Meine Frau versank im Schimmer der Vitrinen eines Schmuckgeschäfts, ihre Augen glitten von Perle zu Perle, als lausche sie einem leisen Konzert aus Licht.

 

Ich aber stand draussen, im unsichtbaren Windzug zwischen zwei Welten: der funkelnden Welt des Schmucks und der raueren, beinahe erdigen Welt des „Salon Stern“.

 

Dort drinnen bewegten sich Männer, die wirkten, als trügen sie Geschichten in den Bärten, die ihnen gleich darauf fachkundig gestutzt wurden. Ein Faden zischte durch die Luft, ein Rasierer summte, und mit jedem Haarknäuel, das fiel, schien ein Stück Biografie sanft abgestreift zu werden.

 

Ich stand am Fenster, atmete den Ort ein – und spürte ein unerwartetes Ziehen in der Brust.

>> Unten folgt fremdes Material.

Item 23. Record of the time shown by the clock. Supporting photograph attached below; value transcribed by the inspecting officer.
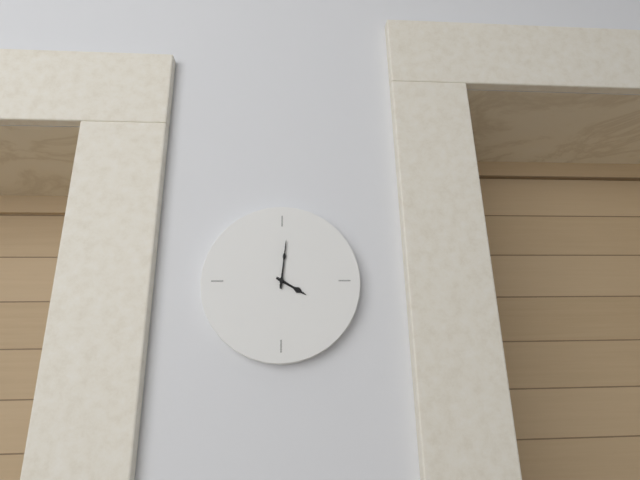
4:01
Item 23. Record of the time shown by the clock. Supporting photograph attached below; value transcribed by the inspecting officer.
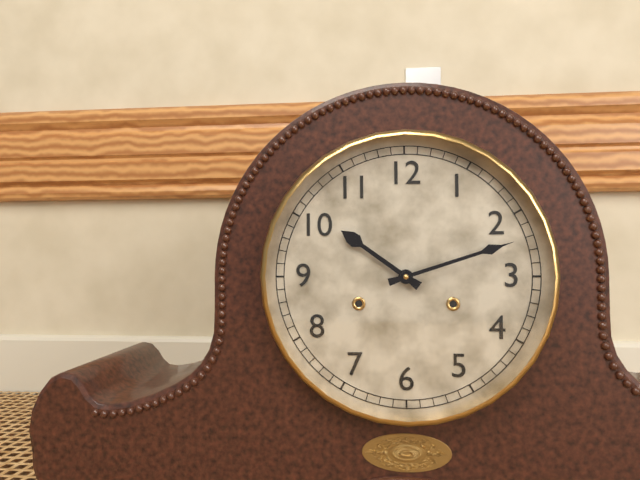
10:12
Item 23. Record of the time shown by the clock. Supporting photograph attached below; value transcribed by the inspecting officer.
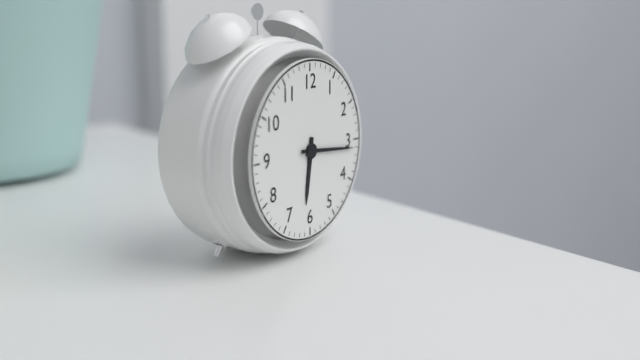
6:16
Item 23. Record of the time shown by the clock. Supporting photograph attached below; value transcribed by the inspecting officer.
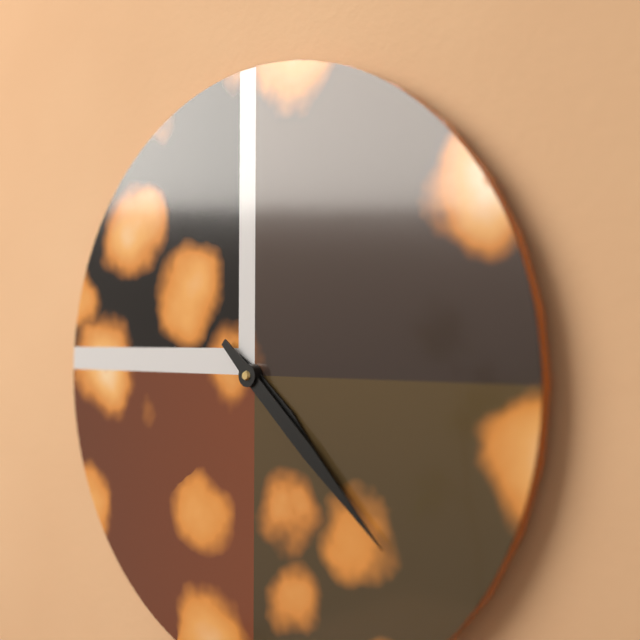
4:22
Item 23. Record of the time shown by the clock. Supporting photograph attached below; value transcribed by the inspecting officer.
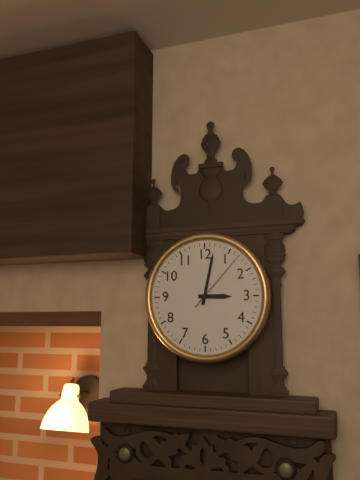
3:02:07
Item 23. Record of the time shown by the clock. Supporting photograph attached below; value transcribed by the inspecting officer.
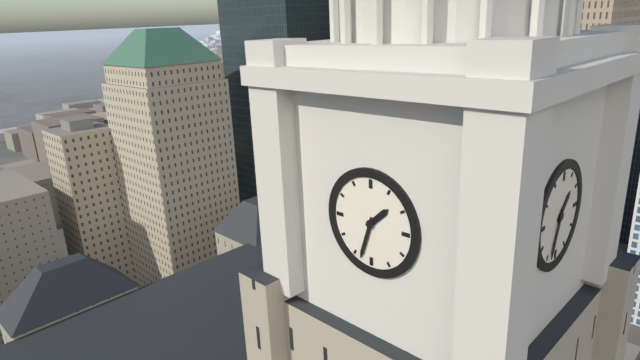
1:33
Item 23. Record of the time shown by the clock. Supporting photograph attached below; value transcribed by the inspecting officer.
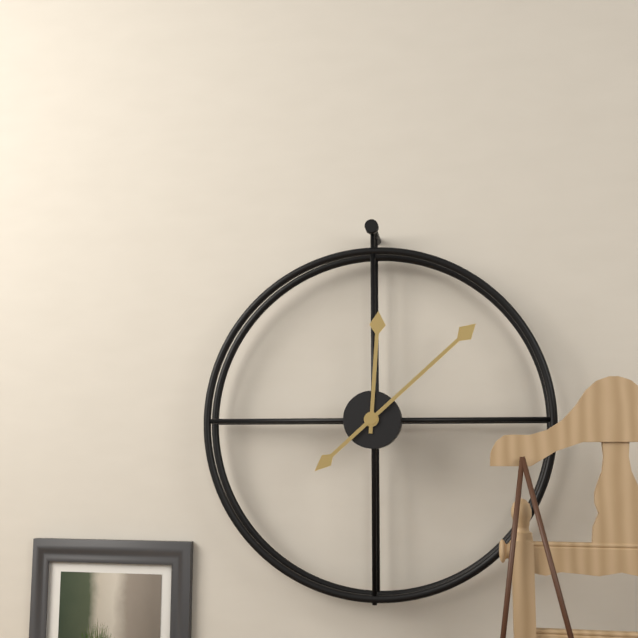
12:08
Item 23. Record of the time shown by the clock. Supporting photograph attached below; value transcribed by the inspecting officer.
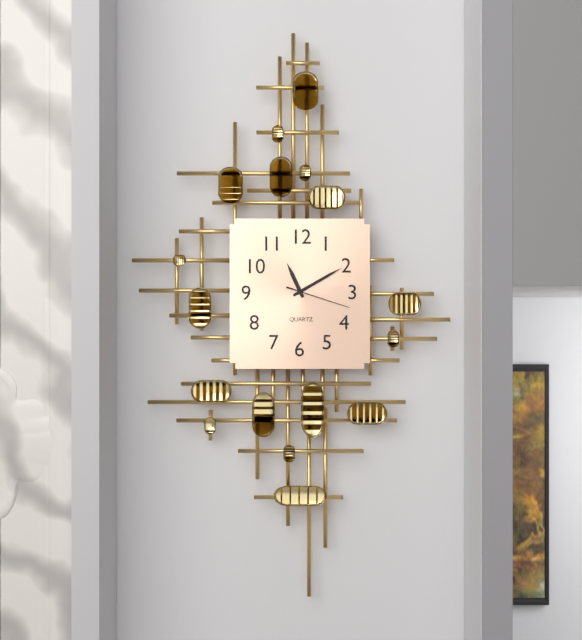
11:10:18
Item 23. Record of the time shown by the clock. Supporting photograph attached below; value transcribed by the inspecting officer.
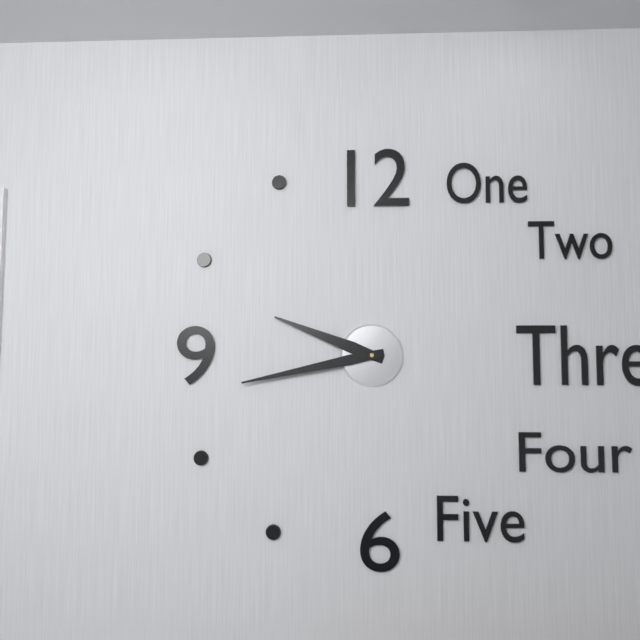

Vielleicht war es Zeit für eine kleine Verwandlung.


 

Die frühen Jahre – ein Kopf als Bühne


Meine Haarbiografie beginnt mit einer goldenen Locke, die meine Mutter jeden Morgen formte, als sei sie die Stylistin eines kleinen Filmstars. Die Nachbarinnen wuschelten mit ihren wohlmeinenden Händen darin herum, und ich verstand schon damals: Haar ist ein öffentlicher Ort.

 

Später, im „Coupe Hardy“, wurde ich in die männliche Welt überführt. Es war kein Haarschnitt – es war eine Entscheidung. Ein Abschied von den spielerischen Locken, ein Eintritt in die Ordnung.

 

Doch die Jugend brachte die Unordnung zurück.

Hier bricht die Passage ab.